酒乱

なぜ僕が酒乱になったかというと、元々有った性質が大きく、それは学校に通うようになってから酒を飲むようになるまでの間に、強固になっていったと思う。

その性質とはなんてことはない「認識への不信感」だ。学校に行くまでは、自分が認識したものが他人と違っていてもよかったが、正しい答を求められるようになり「自分が認識したものは、求められているものと合っているだろうか」と不安になった。算数ですら不安だった。ルールはわかっていても、計算して出した答が信じられない。エラーチェックを繰り返しするようになった。
酒を飲むと途端にそんなことはバカバカしくなり、酔いが深くなるほどに自分の世界が当然になって時に迷惑をかけるようになった。その内「人間は突然必ず間違えるものだ」とか「都合のよい認識をするものだ」とか知るにつれ、知覚もあてにならないし、経験も事実とは違い得ると思うようになった。覚めてる内は不安だった。

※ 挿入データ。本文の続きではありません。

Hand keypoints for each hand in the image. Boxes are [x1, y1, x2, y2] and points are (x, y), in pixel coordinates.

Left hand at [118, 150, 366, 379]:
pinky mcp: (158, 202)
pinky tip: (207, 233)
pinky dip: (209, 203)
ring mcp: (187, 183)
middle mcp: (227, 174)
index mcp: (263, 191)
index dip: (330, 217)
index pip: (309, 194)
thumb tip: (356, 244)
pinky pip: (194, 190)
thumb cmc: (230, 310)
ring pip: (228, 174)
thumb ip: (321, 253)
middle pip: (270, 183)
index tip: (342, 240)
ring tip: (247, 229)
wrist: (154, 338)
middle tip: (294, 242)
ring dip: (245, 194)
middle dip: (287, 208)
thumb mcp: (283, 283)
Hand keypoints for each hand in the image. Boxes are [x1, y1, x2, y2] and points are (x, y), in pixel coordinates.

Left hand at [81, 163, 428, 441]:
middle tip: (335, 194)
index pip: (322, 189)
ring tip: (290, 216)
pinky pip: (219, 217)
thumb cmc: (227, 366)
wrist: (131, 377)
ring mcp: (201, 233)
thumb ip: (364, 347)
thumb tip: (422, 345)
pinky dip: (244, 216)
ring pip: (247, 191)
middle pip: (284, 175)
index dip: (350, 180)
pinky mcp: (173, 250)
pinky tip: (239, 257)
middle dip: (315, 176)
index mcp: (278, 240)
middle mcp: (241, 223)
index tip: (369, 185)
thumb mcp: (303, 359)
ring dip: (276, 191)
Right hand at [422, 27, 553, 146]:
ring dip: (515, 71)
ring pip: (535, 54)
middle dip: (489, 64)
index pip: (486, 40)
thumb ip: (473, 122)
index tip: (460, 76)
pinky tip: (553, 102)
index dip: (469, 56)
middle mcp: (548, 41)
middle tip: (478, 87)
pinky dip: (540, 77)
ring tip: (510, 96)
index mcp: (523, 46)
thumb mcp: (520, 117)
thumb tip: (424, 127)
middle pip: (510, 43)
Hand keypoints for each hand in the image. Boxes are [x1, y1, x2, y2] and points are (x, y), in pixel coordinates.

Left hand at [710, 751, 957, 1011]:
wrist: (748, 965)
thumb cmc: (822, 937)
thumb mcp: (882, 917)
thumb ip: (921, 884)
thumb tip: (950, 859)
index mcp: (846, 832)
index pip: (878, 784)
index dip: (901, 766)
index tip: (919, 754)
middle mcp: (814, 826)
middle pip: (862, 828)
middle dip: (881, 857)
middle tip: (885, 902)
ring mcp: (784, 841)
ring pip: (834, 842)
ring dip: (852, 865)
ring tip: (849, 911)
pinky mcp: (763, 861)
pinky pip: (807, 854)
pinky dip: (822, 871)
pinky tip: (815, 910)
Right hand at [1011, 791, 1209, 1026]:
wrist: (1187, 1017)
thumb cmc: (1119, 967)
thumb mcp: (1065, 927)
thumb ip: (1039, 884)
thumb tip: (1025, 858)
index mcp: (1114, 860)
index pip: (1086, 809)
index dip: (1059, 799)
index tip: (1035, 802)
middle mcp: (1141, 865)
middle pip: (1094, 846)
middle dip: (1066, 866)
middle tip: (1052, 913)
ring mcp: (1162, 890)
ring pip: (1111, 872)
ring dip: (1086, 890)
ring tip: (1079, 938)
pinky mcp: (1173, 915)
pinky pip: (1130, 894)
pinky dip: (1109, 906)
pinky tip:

それでも自分が認識しているのは自分にしか当てはまらないことに慣れていった。経験は夢に働きかけ、また新しいことを知れば想像し、その繰り返しが認識=世界とアクセスすること で、それが正しい/正しくないというのは大人の都合でしかない。大人も自分の認識が正しいと思い込んでるだけなのだから、付き合う必要はなかったのだ。

映画を学ぶようになって、カットの繋ぎや音の使い方の基本を知った。その場で起きている全体が分かるカットからその場にいる人のカットに繋いだり、環境音と登場人物の思い出の中の音を繋げたりする。観客がどう認識するかを順番に整えていくのだが、それでも観客の認識は十人十色で狙い通りにはいかない。答え合わせをする必要はなかった。でも、認識のすり合わせができることは楽しいものだと知った。皆が違う世界に生きているが、時々共有できるものもあり、それが同じ人間とか生き物なんだと実感できる喜びだった。普遍性とか呼ばれるものを感じて喜んでいた。

深酒がやめられなかったのは、僕が怠惰で不確定要素を呼び込む可能性を捨てられなかったからだ。きっともっと決定的な何かがあるまでやめられないのだろうと思う。

その内、仕事が忙しくなり睡眠不足が続いた。望んだものではなかったが、必要とされることは有難いことと流される日々だった。気がつくと目も耳も鼻も悪くなり歳をとっていた。世界への興味は失われ、何かを記憶することもなくなり、想像しない頭も悪くなっていった。

ある休みの日、映画を観ていて「ああ、嘘は必要なんだ」と感じた。自分が認識する毎日には、人間性を感じられなくなっていた。心が貧しくなったということだろうか。何も感じない状態でいては、人間であることがうれしくもない。早く死にたいと思いながらこれまで生きてこられたこと、支えてくれた他人への感謝も感じられない。でも誰かが作った物語に感情移入することで救われてまた仕事ができるのだと思った。

泥酔すると小便を漏らしたり、怪我をしたりした。誰かを傷つけたりすることもあった。折角出会った他人たちは、僕から去っていった。映画を観て救われたなあと思う時も、一人で酒を飲んだ。感情失禁というらしいが、誰かに感謝したい気持ちとか、普段出せないものも酔っていると出せる。だから僕は死ぬまで酒を飲み、時に乱れるのだと思う。だけど、お礼はいつか返さなければならない。僕が酒を飲まない時は、そういうことをしていかなければならないのだ。

先日、母から電話があった。「急にあんたの声を聞かなければと思って」と言っていた。母はいわゆる霊感も強く、色々実証済なので、そろそろどちらか危ないのかも知れないと思った。もう母が認識している僕ではないのが悲しかった。その時も僕は酔っていて、お礼は返せないかもなと思った。